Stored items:
• • •

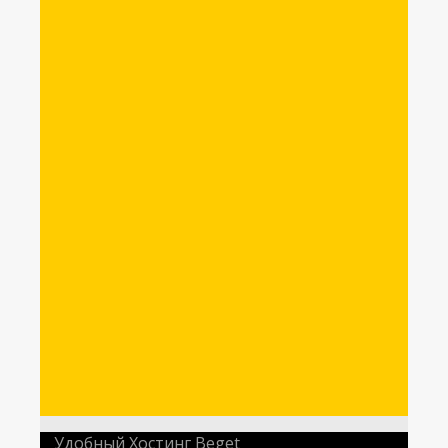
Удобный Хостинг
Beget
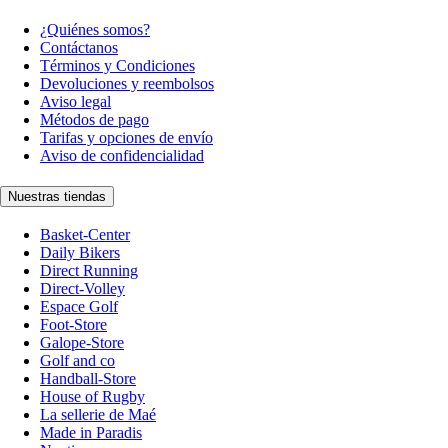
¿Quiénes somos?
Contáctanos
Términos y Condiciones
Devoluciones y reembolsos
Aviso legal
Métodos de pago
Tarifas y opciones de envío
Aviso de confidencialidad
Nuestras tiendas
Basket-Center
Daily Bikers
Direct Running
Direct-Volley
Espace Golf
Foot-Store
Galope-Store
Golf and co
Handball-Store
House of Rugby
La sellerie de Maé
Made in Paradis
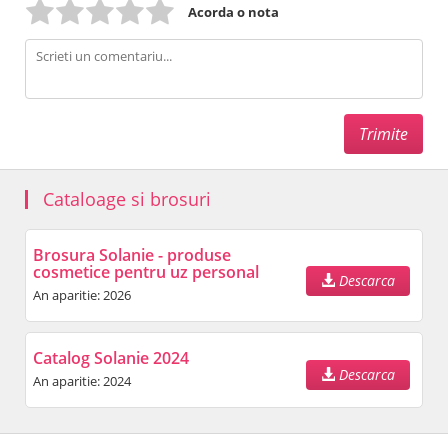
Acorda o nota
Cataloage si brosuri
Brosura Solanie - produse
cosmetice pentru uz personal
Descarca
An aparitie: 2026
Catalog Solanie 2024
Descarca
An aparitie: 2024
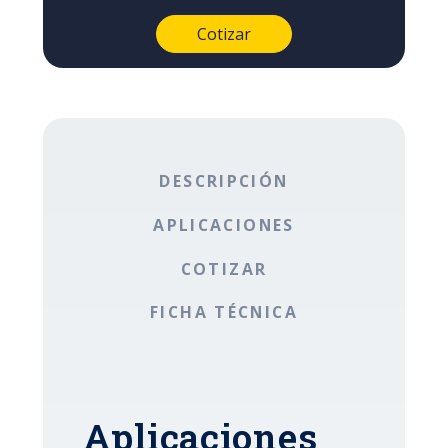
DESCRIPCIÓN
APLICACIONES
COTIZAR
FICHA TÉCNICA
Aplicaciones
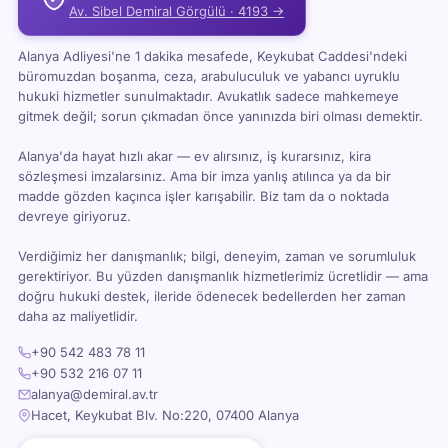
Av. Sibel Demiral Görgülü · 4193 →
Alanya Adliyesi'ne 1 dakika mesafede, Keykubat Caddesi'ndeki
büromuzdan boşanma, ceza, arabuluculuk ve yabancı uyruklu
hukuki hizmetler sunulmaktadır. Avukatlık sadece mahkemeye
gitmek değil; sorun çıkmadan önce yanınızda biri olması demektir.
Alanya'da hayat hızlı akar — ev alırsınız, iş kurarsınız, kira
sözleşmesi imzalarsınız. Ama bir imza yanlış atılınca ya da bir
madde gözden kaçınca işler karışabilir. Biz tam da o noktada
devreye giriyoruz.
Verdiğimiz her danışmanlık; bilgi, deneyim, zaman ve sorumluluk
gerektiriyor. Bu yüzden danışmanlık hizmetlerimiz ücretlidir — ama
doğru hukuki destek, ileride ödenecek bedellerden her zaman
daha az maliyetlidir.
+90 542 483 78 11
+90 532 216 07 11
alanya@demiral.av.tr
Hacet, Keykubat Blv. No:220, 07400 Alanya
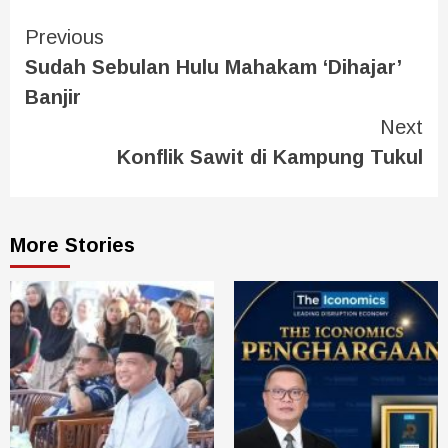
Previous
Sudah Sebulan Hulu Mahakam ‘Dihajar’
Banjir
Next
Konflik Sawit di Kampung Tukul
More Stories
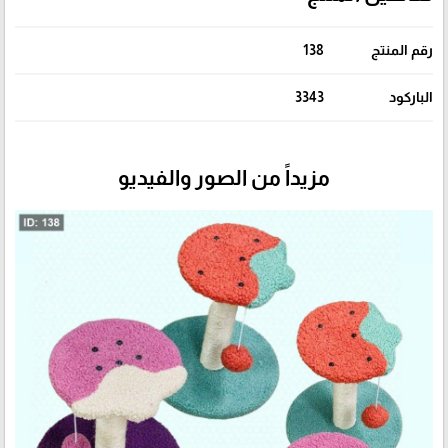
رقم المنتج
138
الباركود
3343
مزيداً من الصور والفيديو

• • •

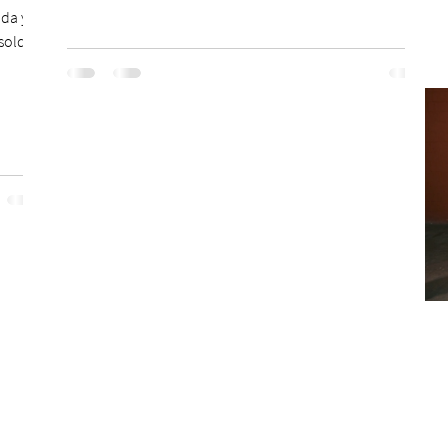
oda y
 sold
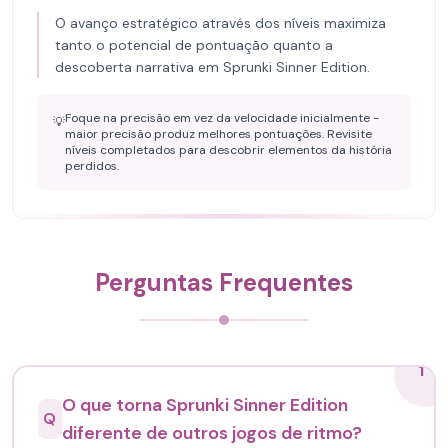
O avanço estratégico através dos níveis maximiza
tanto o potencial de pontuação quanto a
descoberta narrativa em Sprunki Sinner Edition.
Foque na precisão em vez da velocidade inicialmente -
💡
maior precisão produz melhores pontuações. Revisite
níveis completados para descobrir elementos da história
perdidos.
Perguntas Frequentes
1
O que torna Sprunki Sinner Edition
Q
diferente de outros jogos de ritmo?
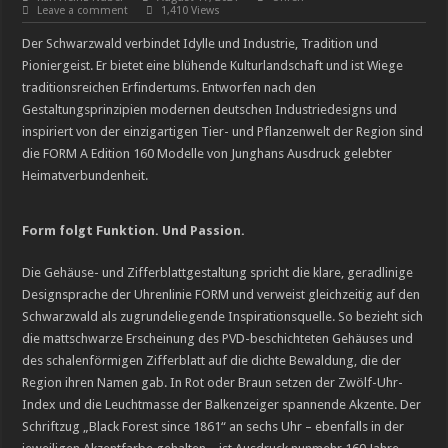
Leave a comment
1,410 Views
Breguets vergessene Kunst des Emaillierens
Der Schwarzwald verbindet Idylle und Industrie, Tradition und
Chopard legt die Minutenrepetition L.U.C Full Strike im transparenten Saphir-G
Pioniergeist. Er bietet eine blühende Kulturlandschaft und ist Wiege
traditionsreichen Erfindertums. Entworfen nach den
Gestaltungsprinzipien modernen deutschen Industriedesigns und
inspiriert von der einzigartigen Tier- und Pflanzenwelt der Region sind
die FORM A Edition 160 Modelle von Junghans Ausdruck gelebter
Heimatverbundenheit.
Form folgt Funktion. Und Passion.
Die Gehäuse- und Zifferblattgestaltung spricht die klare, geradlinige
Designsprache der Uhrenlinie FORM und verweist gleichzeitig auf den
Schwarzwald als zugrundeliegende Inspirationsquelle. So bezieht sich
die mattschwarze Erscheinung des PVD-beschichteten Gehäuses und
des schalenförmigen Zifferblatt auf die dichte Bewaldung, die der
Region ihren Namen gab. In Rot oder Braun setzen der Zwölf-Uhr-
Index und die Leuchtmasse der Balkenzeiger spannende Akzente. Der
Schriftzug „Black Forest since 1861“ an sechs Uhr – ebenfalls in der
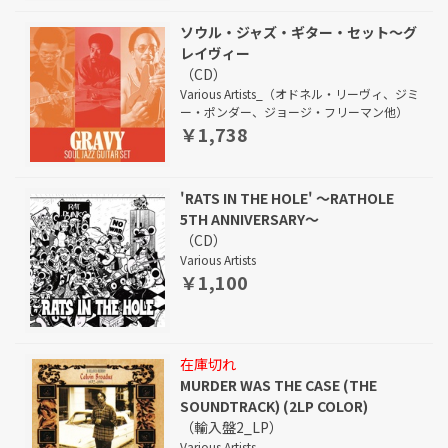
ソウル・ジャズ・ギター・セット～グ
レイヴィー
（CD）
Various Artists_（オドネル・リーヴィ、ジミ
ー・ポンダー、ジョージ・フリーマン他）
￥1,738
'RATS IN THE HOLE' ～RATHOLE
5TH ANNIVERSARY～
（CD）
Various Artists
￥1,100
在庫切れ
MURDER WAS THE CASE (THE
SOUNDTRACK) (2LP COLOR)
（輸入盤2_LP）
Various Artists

• • •

ACTIVITY:
Return exactly the lines above, from the one with "doğru hukuki destek, ileride" up to and including the one with "مزيداً من الصور والفيديو", and include no pictures.

EXPECTED ANSWER:
doğru hukuki destek, ileride ödenecek bedellerden her zaman
daha az maliyetlidir.
+90 542 483 78 11
+90 532 216 07 11
alanya@demiral.av.tr
Hacet, Keykubat Blv. No:220, 07400 Alanya
Previous
Sudah Sebulan Hulu Mahakam ‘Dihajar’
Banjir
Next
Konflik Sawit di Kampung Tukul
More Stories
رقم المنتج
138
الباركود
3343
مزيداً من الصور والفيديو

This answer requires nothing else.